======== TEXT EXCERPT ========
Wednesday, May 24, 2006

Tired but thankful

There's so much to write about, but I've been needing a few more winks of sleep and waiting for a couple extra ounces of energy. Hopefully I can adress some topics bit by bit because I'm getting behind! I want to talk about The Secret Message of Jesus, the Mark Yaconelli conference, and some recent group experiences, so stay tuned.

In the previous post I shared about the worship/prayer experience I helped to craft. It was good to hear the responses about how it touched people. I feel so glad to have a part in helping someone along on a healing journey, ministering freedom, igniting passion for God, or creating an atmosphere where hearts can open. What's cool for me right now is to have places where that's possible. It is a healing thing for me to be invited to artistically express worship within community. So even before I knew of any impact it had, I was simply thankful for the opportunity to be involved.

Sunday, May 14, 2006

Drop the rocks

What is weighing down your backpack of life?
======== EXTRACTED INFORMATION ========
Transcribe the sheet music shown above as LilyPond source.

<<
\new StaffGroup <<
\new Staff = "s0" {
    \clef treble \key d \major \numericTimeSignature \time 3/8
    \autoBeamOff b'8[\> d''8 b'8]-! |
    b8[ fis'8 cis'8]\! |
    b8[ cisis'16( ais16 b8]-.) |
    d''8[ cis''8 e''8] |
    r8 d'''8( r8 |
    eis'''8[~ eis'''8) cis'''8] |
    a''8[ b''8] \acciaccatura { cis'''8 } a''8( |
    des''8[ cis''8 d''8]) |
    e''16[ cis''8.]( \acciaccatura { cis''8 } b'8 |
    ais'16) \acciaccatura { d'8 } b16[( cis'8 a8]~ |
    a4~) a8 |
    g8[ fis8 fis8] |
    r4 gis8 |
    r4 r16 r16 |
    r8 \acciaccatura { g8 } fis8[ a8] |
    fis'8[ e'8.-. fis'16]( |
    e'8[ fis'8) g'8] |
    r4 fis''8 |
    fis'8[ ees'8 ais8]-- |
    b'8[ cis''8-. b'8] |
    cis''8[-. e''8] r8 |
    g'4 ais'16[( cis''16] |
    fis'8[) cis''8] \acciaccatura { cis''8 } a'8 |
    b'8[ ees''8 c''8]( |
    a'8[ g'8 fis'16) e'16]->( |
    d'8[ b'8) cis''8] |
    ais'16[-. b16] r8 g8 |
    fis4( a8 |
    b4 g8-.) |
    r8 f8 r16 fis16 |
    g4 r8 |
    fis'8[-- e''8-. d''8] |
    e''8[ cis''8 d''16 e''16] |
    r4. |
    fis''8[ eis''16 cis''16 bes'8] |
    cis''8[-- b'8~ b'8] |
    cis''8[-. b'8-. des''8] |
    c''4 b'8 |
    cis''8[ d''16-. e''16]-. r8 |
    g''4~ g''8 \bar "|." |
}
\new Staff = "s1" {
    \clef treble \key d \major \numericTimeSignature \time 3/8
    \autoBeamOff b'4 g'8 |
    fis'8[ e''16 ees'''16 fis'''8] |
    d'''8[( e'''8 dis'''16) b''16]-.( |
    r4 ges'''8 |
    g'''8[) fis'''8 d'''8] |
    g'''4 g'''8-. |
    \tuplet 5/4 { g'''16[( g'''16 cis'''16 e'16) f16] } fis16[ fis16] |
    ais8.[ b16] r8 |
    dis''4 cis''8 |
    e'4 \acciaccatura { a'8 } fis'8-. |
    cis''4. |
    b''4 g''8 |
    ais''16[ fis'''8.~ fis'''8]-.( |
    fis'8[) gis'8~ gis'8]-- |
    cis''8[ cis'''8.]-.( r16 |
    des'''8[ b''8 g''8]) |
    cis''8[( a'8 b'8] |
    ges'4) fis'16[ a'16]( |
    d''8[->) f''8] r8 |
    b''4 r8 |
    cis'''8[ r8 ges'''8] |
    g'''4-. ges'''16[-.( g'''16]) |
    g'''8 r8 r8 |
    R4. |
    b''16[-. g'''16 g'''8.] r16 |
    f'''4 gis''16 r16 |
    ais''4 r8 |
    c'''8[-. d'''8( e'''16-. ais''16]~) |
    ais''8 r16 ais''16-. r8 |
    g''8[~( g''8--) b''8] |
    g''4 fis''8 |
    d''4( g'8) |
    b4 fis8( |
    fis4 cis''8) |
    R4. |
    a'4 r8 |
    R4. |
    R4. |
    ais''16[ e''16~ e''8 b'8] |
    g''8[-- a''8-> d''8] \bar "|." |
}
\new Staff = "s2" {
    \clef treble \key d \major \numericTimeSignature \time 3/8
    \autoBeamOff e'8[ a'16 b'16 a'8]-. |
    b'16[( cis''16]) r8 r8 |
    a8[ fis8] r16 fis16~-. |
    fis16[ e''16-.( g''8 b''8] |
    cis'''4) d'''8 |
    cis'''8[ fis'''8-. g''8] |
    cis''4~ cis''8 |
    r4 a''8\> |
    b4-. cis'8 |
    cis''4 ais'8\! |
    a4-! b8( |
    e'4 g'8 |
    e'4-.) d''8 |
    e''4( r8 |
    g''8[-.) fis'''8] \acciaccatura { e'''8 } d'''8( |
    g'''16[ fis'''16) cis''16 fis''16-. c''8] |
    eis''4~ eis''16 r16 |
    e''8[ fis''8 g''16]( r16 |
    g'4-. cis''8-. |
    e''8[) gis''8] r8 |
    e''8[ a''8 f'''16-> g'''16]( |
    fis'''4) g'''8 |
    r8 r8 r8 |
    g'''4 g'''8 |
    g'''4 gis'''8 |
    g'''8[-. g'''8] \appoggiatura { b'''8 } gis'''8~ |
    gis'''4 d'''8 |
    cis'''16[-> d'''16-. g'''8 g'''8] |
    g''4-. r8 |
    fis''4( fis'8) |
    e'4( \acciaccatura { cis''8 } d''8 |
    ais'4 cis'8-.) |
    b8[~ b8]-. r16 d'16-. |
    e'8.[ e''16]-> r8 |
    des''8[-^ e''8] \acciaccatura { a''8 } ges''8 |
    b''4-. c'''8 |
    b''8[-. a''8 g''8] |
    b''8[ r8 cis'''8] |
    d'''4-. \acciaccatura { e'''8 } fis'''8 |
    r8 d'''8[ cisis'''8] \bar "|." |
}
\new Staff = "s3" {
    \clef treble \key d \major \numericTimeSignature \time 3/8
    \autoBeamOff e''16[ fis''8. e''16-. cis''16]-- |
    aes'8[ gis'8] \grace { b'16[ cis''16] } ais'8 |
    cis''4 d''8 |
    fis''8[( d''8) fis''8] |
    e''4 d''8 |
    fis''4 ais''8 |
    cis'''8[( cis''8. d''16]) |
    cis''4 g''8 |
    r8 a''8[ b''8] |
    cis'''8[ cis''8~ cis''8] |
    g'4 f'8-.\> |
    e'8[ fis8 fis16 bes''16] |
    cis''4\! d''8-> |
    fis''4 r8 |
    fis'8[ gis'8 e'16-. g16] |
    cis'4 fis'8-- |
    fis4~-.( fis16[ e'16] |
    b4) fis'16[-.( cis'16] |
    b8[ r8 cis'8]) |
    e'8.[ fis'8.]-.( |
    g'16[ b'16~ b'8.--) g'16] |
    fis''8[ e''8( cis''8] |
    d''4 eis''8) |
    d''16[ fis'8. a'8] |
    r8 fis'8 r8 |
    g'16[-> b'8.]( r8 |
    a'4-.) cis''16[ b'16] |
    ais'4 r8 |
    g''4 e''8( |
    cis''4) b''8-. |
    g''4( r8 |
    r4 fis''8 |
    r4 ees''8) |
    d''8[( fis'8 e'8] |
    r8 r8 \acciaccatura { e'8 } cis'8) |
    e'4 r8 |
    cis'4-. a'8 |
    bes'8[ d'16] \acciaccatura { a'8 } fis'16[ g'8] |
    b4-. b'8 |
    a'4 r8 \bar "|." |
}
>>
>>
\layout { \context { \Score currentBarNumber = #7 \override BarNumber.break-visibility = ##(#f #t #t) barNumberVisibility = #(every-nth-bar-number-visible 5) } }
========
ABOUT THIS EXERCISE:
Reproduce verbatim the passage of the blog excerpt between "Tired but thankful" and "so stay tuned.", inclusive.

WRITTEN RESPONSE:
Tired but thankful

There's so much to write about, but I've been needing a few more winks of sleep and waiting for a couple extra ounces of energy. Hopefully I can adress some topics bit by bit because I'm getting behind! I want to talk about The Secret Message of Jesus, the Mark Yaconelli conference, and some recent group experiences, so stay tuned.